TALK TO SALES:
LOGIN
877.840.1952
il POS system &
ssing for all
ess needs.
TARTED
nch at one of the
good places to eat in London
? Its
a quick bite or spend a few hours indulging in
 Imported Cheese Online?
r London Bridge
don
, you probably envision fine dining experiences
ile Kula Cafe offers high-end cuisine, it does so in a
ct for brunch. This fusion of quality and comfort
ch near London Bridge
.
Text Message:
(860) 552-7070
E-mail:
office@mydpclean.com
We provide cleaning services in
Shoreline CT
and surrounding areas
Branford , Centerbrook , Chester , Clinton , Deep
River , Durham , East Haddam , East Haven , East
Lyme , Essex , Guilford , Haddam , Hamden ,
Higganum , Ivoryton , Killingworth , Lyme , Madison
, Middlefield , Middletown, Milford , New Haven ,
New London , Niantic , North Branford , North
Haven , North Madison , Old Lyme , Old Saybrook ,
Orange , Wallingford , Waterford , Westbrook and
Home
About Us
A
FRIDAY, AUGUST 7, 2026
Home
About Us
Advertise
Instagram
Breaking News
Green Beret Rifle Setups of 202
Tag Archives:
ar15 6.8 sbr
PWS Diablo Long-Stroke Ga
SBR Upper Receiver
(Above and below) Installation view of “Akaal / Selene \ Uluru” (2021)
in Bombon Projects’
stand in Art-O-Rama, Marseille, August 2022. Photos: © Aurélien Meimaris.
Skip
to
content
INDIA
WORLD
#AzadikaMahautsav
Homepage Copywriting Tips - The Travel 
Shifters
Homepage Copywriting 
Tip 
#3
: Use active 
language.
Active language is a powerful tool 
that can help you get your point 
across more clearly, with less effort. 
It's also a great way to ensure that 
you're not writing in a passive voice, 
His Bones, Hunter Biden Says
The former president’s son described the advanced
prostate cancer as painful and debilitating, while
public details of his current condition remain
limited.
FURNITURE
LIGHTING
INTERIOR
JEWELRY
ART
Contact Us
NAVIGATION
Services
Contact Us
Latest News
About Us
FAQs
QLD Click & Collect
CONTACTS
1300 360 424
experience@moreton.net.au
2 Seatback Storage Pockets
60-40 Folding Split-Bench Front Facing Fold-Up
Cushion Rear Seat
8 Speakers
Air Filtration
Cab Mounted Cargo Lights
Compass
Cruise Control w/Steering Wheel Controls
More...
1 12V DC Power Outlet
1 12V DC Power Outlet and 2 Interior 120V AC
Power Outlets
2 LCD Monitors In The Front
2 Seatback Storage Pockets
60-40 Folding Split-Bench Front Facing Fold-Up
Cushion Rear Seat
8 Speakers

◇ ◇ ◇ ◇

WORK REQUIRED: Write out the lines above from the one containing "Shoreline CT" through the last, exactly as they are.

RESPONSE AREA:
Shoreline CT
and surrounding areas
Branford , Centerbrook , Chester , Clinton , Deep
River , Durham , East Haddam , East Haven , East
Lyme , Essex , Guilford , Haddam , Hamden ,
Higganum , Ivoryton , Killingworth , Lyme , Madison
, Middlefield , Middletown, Milford , New Haven ,
New London , Niantic , North Branford , North
Haven , North Madison , Old Lyme , Old Saybrook ,
Orange , Wallingford , Waterford , Westbrook and
Home
About Us
A
FRIDAY, AUGUST 7, 2026
Home
About Us
Advertise
Instagram
Breaking News
Green Beret Rifle Setups of 202
Tag Archives:
ar15 6.8 sbr
PWS Diablo Long-Stroke Ga
SBR Upper Receiver
(Above and below) Installation view of “Akaal / Selene \ Uluru” (2021)
in Bombon Projects’
stand in Art-O-Rama, Marseille, August 2022. Photos: © Aurélien Meimaris.
Skip
to
content
INDIA
WORLD
#AzadikaMahautsav
Homepage Copywriting Tips - The Travel 
Shifters
Homepage Copywriting 
Tip 
#3
: Use active 
language.
Active language is a powerful tool 
that can help you get your point 
across more clearly, with less effort. 
It's also a great way to ensure that 
you're not writing in a passive voice, 
His Bones, Hunter Biden Says
The former president’s son described the advanced
prostate cancer as painful and debilitating, while
public details of his current condition remain
limited.
FURNITURE
LIGHTING
INTERIOR
JEWELRY
ART
Contact Us
NAVIGATION
Services
Contact Us
Latest News
About Us
FAQs
QLD Click & Collect
CONTACTS
1300 360 424
experience@moreton.net.au
2 Seatback Storage Pockets
60-40 Folding Split-Bench Front Facing Fold-Up
Cushion Rear Seat
8 Speakers
Air Filtration
Cab Mounted Cargo Lights
Compass
Cruise Control w/Steering Wheel Controls
More...
1 12V DC Power Outlet
1 12V DC Power Outlet and 2 Interior 120V AC
Power Outlets
2 LCD Monitors In The Front
2 Seatback Storage Pockets
60-40 Folding Split-Bench Front Facing Fold-Up
Cushion Rear Seat
8 Speakers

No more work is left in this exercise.